Hyperammonemia is deeply involved in the development of HE [40]. However, it has also been reported that ammonia levels do not correlate linearly with the severity of HE [41]. In recent years, it has been reported that there are various mechanisms other than ammonia, such as inflammation, oxidative stress, increased bile acids, and lactate, that play a role in the onset of HE [42]. Therefore, it is possible that the effect of rifaximin is poor for CHE patients for whom the ammonia level is relatively low. As CHE cases with high ammonia levels can be expected to benefit from rifaximin treatment, additional treatment with rifaximin may suppress the transition to OHE and improve the quality of life of eligible patients.
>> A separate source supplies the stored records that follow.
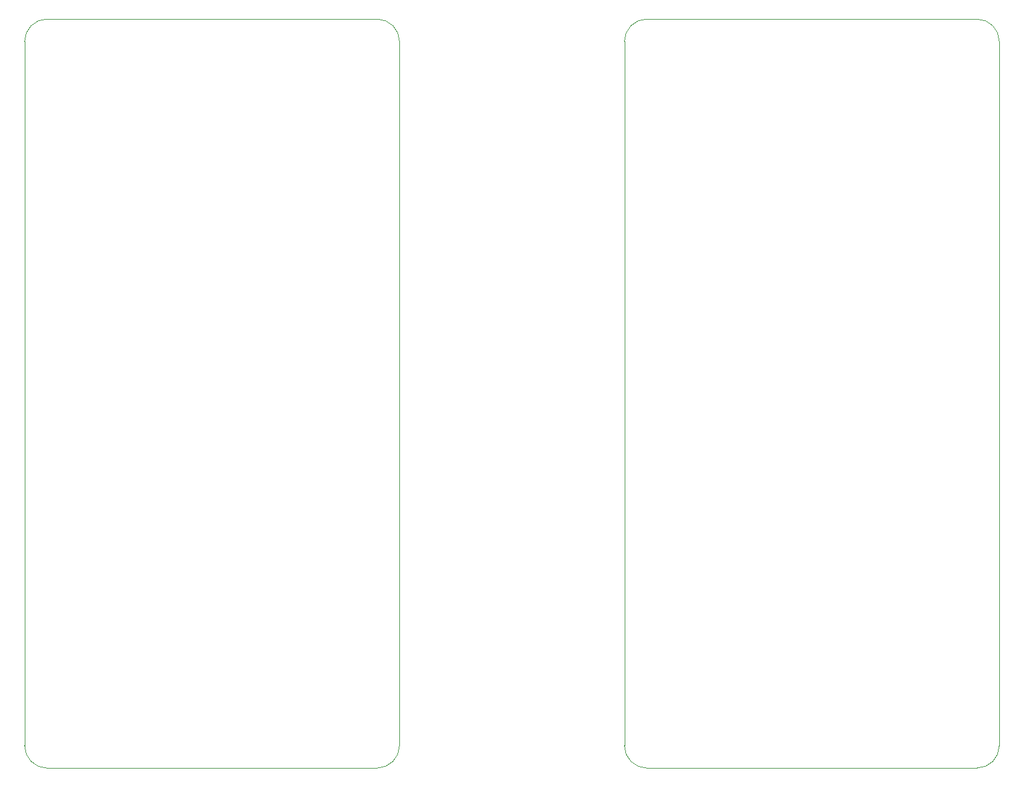
<source format=gbr>
%TF.GenerationSoftware,KiCad,Pcbnew,9.0.2*%
%TF.CreationDate,2025-06-20T23:13:18+10:00*%
%TF.ProjectId,VCF,5643462e-6b69-4636-9164-5f7063625858,1-0*%
%TF.SameCoordinates,Original*%
%TF.FileFunction,Profile,NP*%
%FSLAX46Y46*%
G04 Gerber Fmt 4.6, Leading zero omitted, Abs format (unit mm)*
G04 Created by KiCad (PCBNEW 9.0.2) date 2025-06-20 23:13:18*
%MOMM*%
%LPD*%
G01*
G04 APERTURE LIST*
%TA.AperFunction,Profile*%
%ADD10C,0.050000*%
%TD*%
G04 APERTURE END LIST*
D10*
%TO.C,REF\u002A\u002A*%
X45000001Y-53000000D02*
X45000000Y-147000000D01*
X48000001Y-149999999D02*
X92000000Y-150000000D01*
X92000000Y-50000000D02*
X48000001Y-50000000D01*
X95000000Y-147000000D02*
X95000000Y-53000000D01*
X45000000Y-53000000D02*
G75*
G02*
X48000000Y-50000000I3000001J-1D01*
G01*
X48000000Y-150000000D02*
G75*
G02*
X45000000Y-147000000I1J3000001D01*
G01*
X92000000Y-50000000D02*
G75*
G02*
X95000000Y-53000000I0J-3000000D01*
G01*
X95000000Y-147000000D02*
G75*
G02*
X92000000Y-150000000I-3000000J0D01*
G01*
X125000001Y-53000000D02*
X125000000Y-147000000D01*
X128000001Y-149999999D02*
X172000000Y-150000000D01*
X172000000Y-50000000D02*
X128000001Y-50000000D01*
X175000000Y-147000000D02*
X175000000Y-53000000D01*
X125000000Y-53000000D02*
G75*
G02*
X128000000Y-50000000I3000001J-1D01*
G01*
X128000000Y-150000000D02*
G75*
G02*
X125000000Y-147000000I1J3000001D01*
G01*
X172000000Y-50000000D02*
G75*
G02*
X175000000Y-53000000I0J-3000000D01*
G01*
X175000000Y-147000000D02*
G75*
G02*
X172000000Y-150000000I-3000000J0D01*
G01*
%TD*%
M02*

</source>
Nonetheless, this study had some limitations. First, this was an observational study involving a single hospital and a small number of patients. Only 24 patients could be evaluated for CHE recovery using NPT. Second, CHE was evaluated only by NPT and was not confirmed by other evaluation methods. It would be advantageous to assess the psychometric hepatic encephalopathy score and perform the animal naming test and/or Stroop test. Third, dementia and other psychiatric disorders were excluded based on clinical symptoms, but strict diagnoses using imaging tests were not performed. The drugs associated with these disorders could not be examined. Fourth, the addition of or increase in the drugs affecting HE indirectly after the initiation of rifaximin was not examined. Finally, there were no restrictions on the co-administration of other drugs before or while starting rifaximin treatment, as this was an observational study. Therefore, our findings may not purely reflect the effectiveness of rifaximin. These limitations are expected to be addressed in future interventional studies using several CHE evaluation methods with a large number of cases. In conclusion, rifaximin had a positive effect on not only hyperammonemia but also CHE and therefore may be a promising therapeutic option.